The patient was admitted to hospital 14 days after the consultation. By the time of her admission, the triangle-shaped ulcer had almost completely healed. However, a single, tiny, irregular-shaped ulcer was discovered in the middle of her forehead.
Due to the fact that the various histopathological diagnoses did not tally with the clinical features, a diagnosis of dermatitis artefacta was suggested. Histopathological biopsy samples were sent for review to Graz and the Department of Pathomorphology, Medical University of Gdansk. The histopathologists independently confirmed dermatitis artefacta. Notably, both observed traces of wood in the deeper scar tissue. During hospitalization, the ulcer near the glabella was treated with sterile, barren tightly fitting gauze that did not allow manipulation by the patient. The gauze was replaced daily during the following seven days, after which the wound had completely healed (Fig. 2).
Fig. 2. Complete healing of the wound after 7 days of treatment.
An interview by a psychiatrist identified family relationship problems and subdepression as the main underlying causes of the psycho-dermatologic pathology. Recommended treatment included pharmacotherapy with low-strength neuroleptics and antidepressants, as well as long-term psychotherapy. The patient did not accept our diagnosis, but instead claimed that other somatic factors were the cause of the observed skin changes. She did not attend a follow-up appointment in our outpatient department. Our final diagnosis after our detailed physical and psychological examination of the patient is Munchausen syndrome.
The skin plays a powerful role as an organ of communication and in the process of connection throughout life. Psychiatric patients often deny their psychopathology and seek dermatological care for their severe cutaneous symptoms. It has been estimated that the effective management of at least one third of the patients attending skin department depends, to some extent, upon the recognition of emotional and psychological factors (5, 13–15).
The case described above yielded many diagnostic and treatment failures during the course of several years in various national and foreign centers. Many specialist examinations were performed to exclude deeper infiltration of the observed skin lesions. None of these examinations revealed either bone infiltration or the presence of a brain tumor. Detailed observations, as well as examination of the patient’s entire medical history, led us to the correct diagnosis.

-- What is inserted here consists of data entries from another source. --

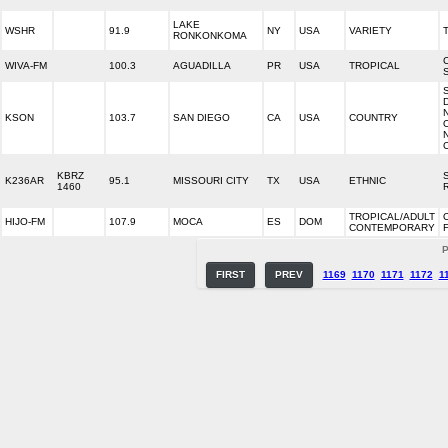
LAKE
WSHR
91.9
NY
USA
VARIETY
RONKONKOMA
WIVA-FM
100.3
AGUADILLA
PR
USA
TROPICAL
KSON
103.7
SAN DIEGO
CA
USA
COUNTRY
KBRZ
K236AR
95.1
MISSOURI CITY
TX
USA
ETHNIC
1460
TROPICAL/ADULT
HIJO-FM
107.9
MOCA
ES
DOM
CONTEMPORARY
P
FIRST
PREV
1169
1170
1171
1172
1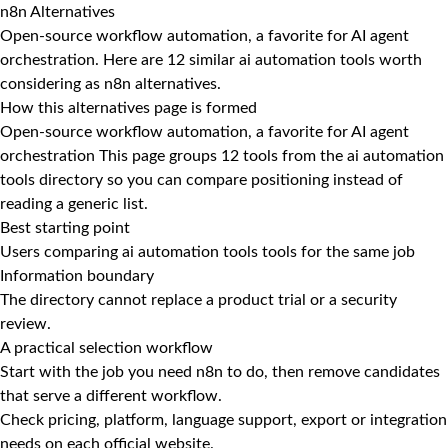
n8n Alternatives
Open-source workflow automation, a favorite for AI agent
orchestration. Here are 12 similar ai automation tools worth
considering as n8n alternatives.
How this alternatives page is formed
Open-source workflow automation, a favorite for AI agent
orchestration This page groups 12 tools from the ai automation
tools directory so you can compare positioning instead of
reading a generic list.
Best starting point
Users comparing ai automation tools tools for the same job
Information boundary
The directory cannot replace a product trial or a security
review.
A practical selection workflow
Start with the job you need n8n to do, then remove candidates
that serve a different workflow.
Check pricing, platform, language support, export or integration
needs on each official website.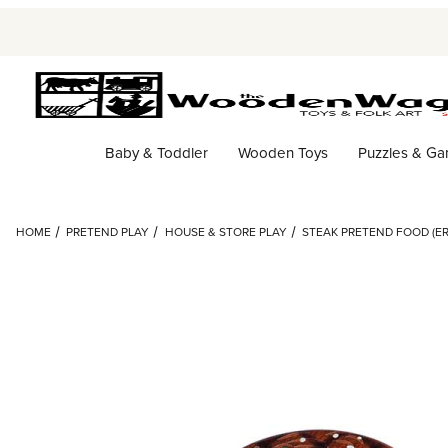
Baby & Toddler
Wooden Toys
Puzzles & G
HOME
PRETEND PLAY
HOUSE & STORE PLAY
STEAK PRETEND FOOD (ER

It is assumed that the patient’s behavior was intended to draw her husband’s attention. The suspicion that her condition was severe assured her of the care and sympathy of her family. The patient did not accept our diagnosis, probably due to her psychological instability and the fact that after the diagnosis she lost benefits she had been receiving as a result of her condition.
Patients with factitious disorders are emotionally unstable and problematic in consultations. It is difficult to formulate guidelines for managing patients with diagnoses of this kind. In our opinion, one possible form of management would involve creating a trusting relationship, as well as a social environment, and providing support that the patient considers to be helpful and not a threat to his/her self-esteem. There is no right time to talk to a patient about his/her diagnosis. Generally, speaking about self-harming too soon can be as unhelpful as avoiding the topic for too long. Everything depends on the current pressure to act. No accusations of guilt or belittling should occur in any case (1).
In dermatological practice, special attention has to be paid to patients with long-running illnesses and long-term lack of a proper diagnosis. The fact that such patients often do not provide a complete medical history and are treated by many doctors can make the final diagnosis very difficult. In suspected cases of factitious disorder it is always important to cooperate with psychologists and psychiatrists in order to identify the origins of the observed behavior.
The study was supported by the Medical University of Gdansk (grant No. ST-95).